The plundering of Bengal economically led to political domination. Between 1798 and 1818, by treaty or by military conquest, British rule was established throughout India, except in the Indus Valley, which was subdued between 1843 and 1849. In the meantime, the French had tried to set up an empire of their own. In 1798 Napoleon Bonaparte occupied Egypt, hoping to establish a base in Suez that would cut the British sea routes to India. He brought with him a corps of scholars, a library of modern European literature, a scientific laboratory and a printing press with Arabic type. From the start, the advanced culture of Europe, coming as it did with a superbly efficient modern army, was experienced in the Muslim Middle East as an assault. Napoleon's expedition to Egypt and Syria failed. He had intended to attack British India from the north, with the help of Russia. This gave Iran a wholly new strategic importance, and for the next century Britain established a base in the south of the country, while the Russians tried to get control of the north. Neither wanted to make Iran a full colony or protectorate (until oil was discovered there in the early twentieth century), but both powers dominated the new Qajar dynasty, so that the shahs did not dare to make a move without the support of at least one of them. As in Bengal, both Britain and Russia promoted only the technology that furthered their own interests and blocked such inventions as the railway, which might have benefited the Iranian people, in case it endangered their own strategic positions.

The European powers colonized one Islamic country after another. France occupied Algeria in 1830, and Britain Aden nine years later. Tunisia was occupied in 1881, Egypt in 1882, the Sudan in 1889 and Libya and Morocco in 1912. In 1915 the Sykes-Picot agreement divided the territories of the moribund Ottoman Empire (which had sided with Germany during the First World War) between Britain and France in anticipation of victory. After the war, Britain and France duly set up protectorates and mandates in Syria, Lebanon, Palestine, Iraq and Transjordan.
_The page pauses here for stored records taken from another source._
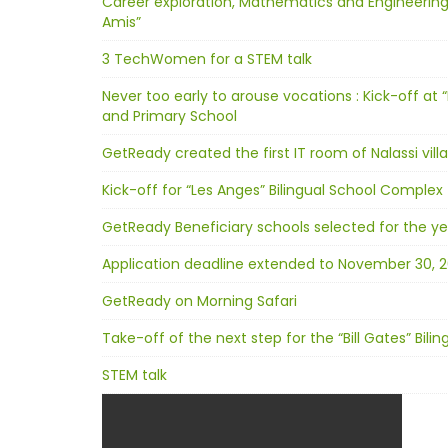
Career exploration, Mathematics and Engineering
Amis”
3 TechWomen for a STEM talk
Never too early to arouse vocations : Kick-off at “
and Primary School
GetReady created the first IT room of Nalassi vill
Kick-off for “Les Anges” Bilingual School Complex
GetReady Beneficiary schools selected for the ye
Application deadline extended to November 30, 2
GetReady on Morning Safari
Take-off of the next step for the “Bill Gates” Bil
STEM talk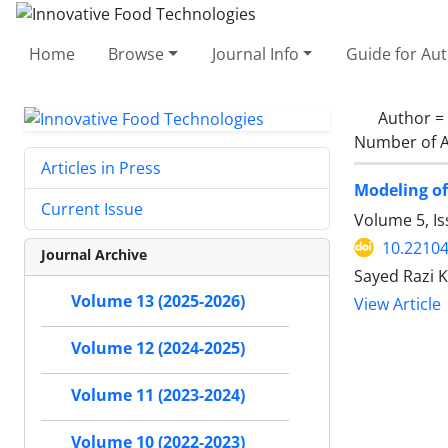
Home
Browse
Journal Info
Guide for Au
Author =
Number of A
Articles in Press
Modeling of
Current Issue
Volume 5, I
10.22104
Journal Archive
Sayed Razi K
Volume 13 (2025-2026)
View Article
Volume 12 (2024-2025)
Volume 11 (2023-2024)
Volume 10 (2022-2023)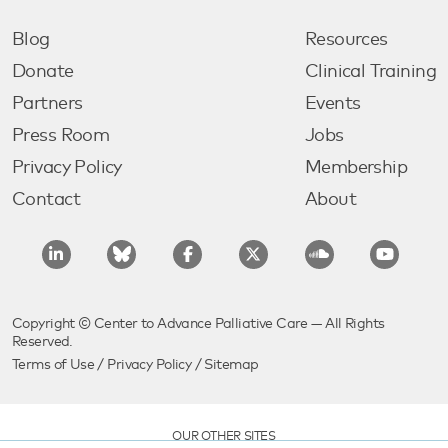
Blog
Resources
Donate
Clinical Training
Partners
Events
Press Room
Jobs
Privacy Policy
Membership
Contact
About
Copyright © Center to Advance Palliative Care — All Rights
Reserved.
Terms of Use
/
Privacy Policy
/
Sitemap
OUR OTHER SITES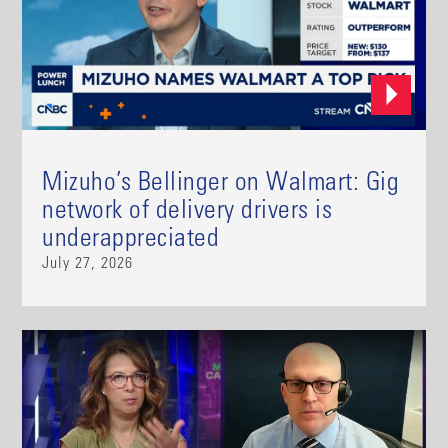
Mizuho’s Bellinger on Walmart: Gig
network of delivery drivers is
underappreciated
July 27, 2026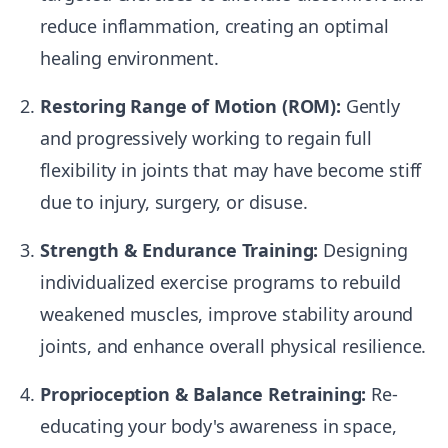
reduce inflammation, creating an optimal
healing environment.
Restoring Range of Motion (ROM):
Gently
and progressively working to regain full
flexibility in joints that may have become stiff
due to injury, surgery, or disuse.
Strength & Endurance Training:
Designing
individualized exercise programs to rebuild
weakened muscles, improve stability around
joints, and enhance overall physical resilience.
Proprioception & Balance Retraining:
Re-
educating your body's awareness in space,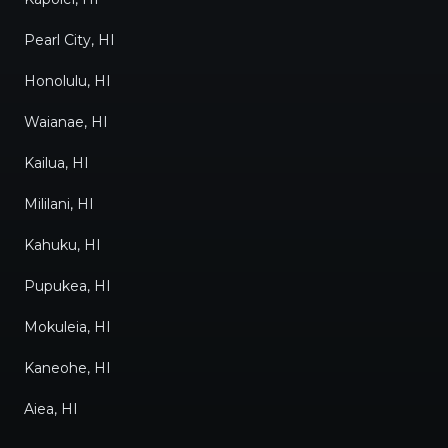
Thank you, Kevin, Kim, and
Pearl City, HI
Marion, for an excellent
experience! My family and I
Honolulu, HI
are very happy chilling in the
Waianae, HI
comfort of our new
Kailua, HI
Mitsubishi air conditioner!
"
Mililani, HI
Kahuku, HI
Pupukea, HI
Mokuleia, HI
Kaneohe, HI
Aiea, HI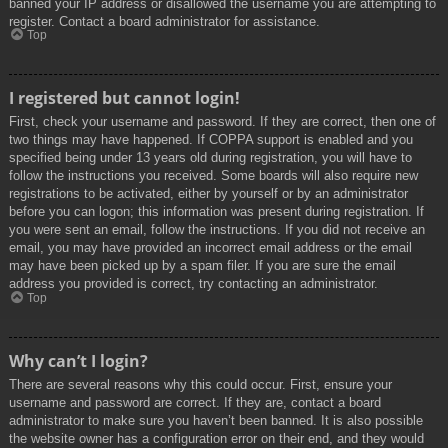
banned your IP address or disallowed the username you are attempting to
register. Contact a board administrator for assistance.
Top
I registered but cannot login!
First, check your username and password. If they are correct, then one of
two things may have happened. If COPPA support is enabled and you
specified being under 13 years old during registration, you will have to
follow the instructions you received. Some boards will also require new
registrations to be activated, either by yourself or by an administrator
before you can logon; this information was present during registration. If
you were sent an email, follow the instructions. If you did not receive an
email, you may have provided an incorrect email address or the email
may have been picked up by a spam filer. If you are sure the email
address you provided is correct, try contacting an administrator.
Top
Why can’t I login?
There are several reasons why this could occur. First, ensure your
username and password are correct. If they are, contact a board
administrator to make sure you haven’t been banned. It is also possible
the website owner has a configuration error on their end, and they would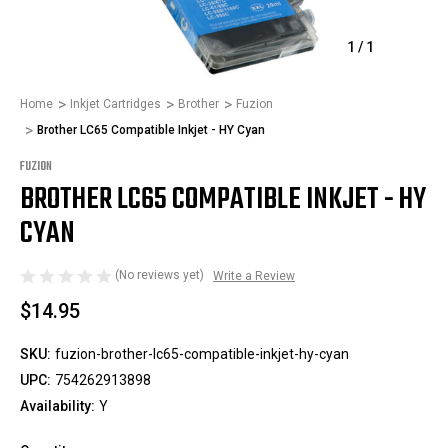
1
/
1
Home
Inkjet Cartridges
Brother
Fuzion
Brother LC65 Compatible Inkjet - HY Cyan
FUZION
BROTHER LC65 COMPATIBLE INKJET - HY
CYAN
(No reviews yet)
Write a Review
$14.95
SKU:
fuzion-brother-lc65-compatible-inkjet-hy-cyan
UPC:
754262913898
Availability:
Y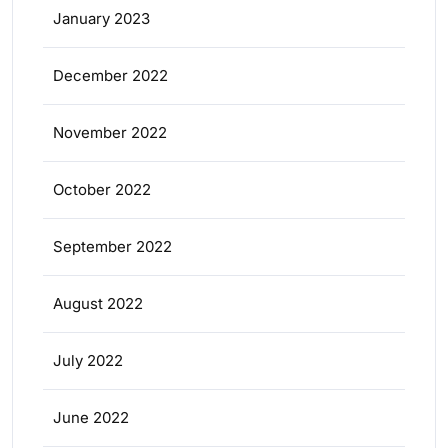
January 2023
December 2022
November 2022
October 2022
September 2022
August 2022
July 2022
June 2022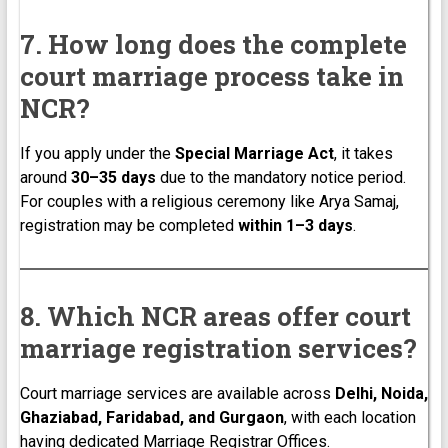
7. How long does the complete
court marriage process take in
NCR?
If you apply under the
Special Marriage Act
, it takes
around
30–35 days
due to the mandatory notice period.
For couples with a religious ceremony like Arya Samaj,
registration may be completed
within 1–3 days
.
8. Which NCR areas offer court
marriage registration services?
Court marriage services are available across
Delhi, Noida,
Ghaziabad, Faridabad, and Gurgaon
, with each location
having dedicated Marriage Registrar Offices.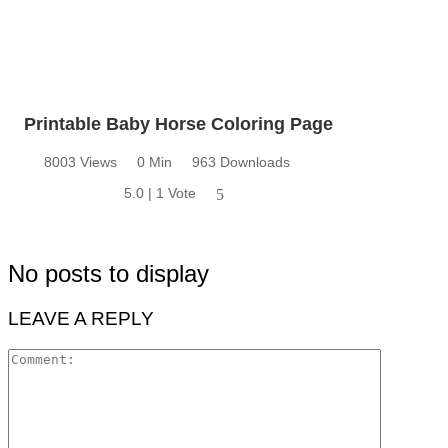
Printable Baby Horse Coloring Page
8003 Views
0 Min
963 Downloads
5.0 | 1 Vote
5
No posts to display
LEAVE A REPLY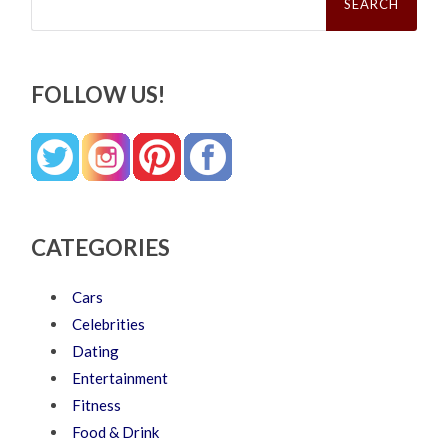
FOLLOW US!
CATEGORIES
Cars
Celebrities
Dating
Entertainment
Fitness
Food & Drink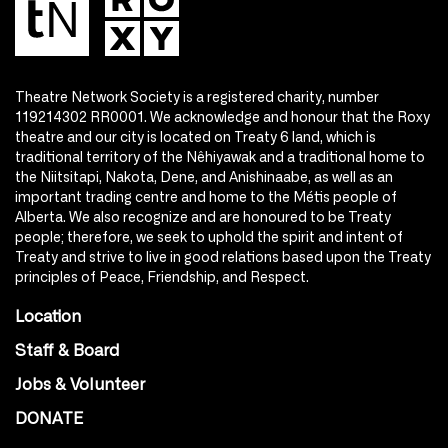
Theatre Network Society is a registered charity, number
119214302 RR0001. We acknowledge and honour that the Roxy
theatre and our city is located on Treaty 6 land, which is
traditional territory of the Nêhiyawak and a traditional home to
the Niitsitapi, Nakota, Dene, and Anishinaabe, as well as an
important trading centre and home to the Métis people of
Alberta. We also recognize and are honoured to be Treaty
people; therefore, we seek to uphold the spirit and intent of
Treaty and strive to live in good relations based upon the Treaty
principles of Peace, Friendship, and Respect.
Location
Staff & Board
Jobs & Volunteer
DONATE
This was experienced as an outrage, since the European powers had promised the Arab provinces of the Ottoman Empire independence. In the Ottoman heartlands, Mustafa Kemal, known as Ataturk (1881-1938), was able to keep the Europeans at bay and set up the independent state of Turkey. Muslims in the Balkans, Russia and Central Asia became subject to the new Soviet Union. Even after some of these countries had been allowed to become independent, the West often continued to control the economy, the oil or such resources as the Suez Canal. European occupation often left a legacy of bitter conflict. When the British withdrew from India in 1947, the Indian subcontinent was partitioned between Hindu India and Muslim Pakistan, which are to this day in a state of deadly hostility, with nuclear weapons aimed at each other's capitals. In 1948 the Arabs of Palestine lost their homeland to the Zionists, who set up the Jewish secular state of Israel there, with the support of the United Nations and the international community. The loss of Palestine became a potent symbol of the humiliation of the Muslim world at the hands of the Western powers, who seemed to feel no qualms about the dispossession and permanent exile of hundreds of thousands of Palestinians.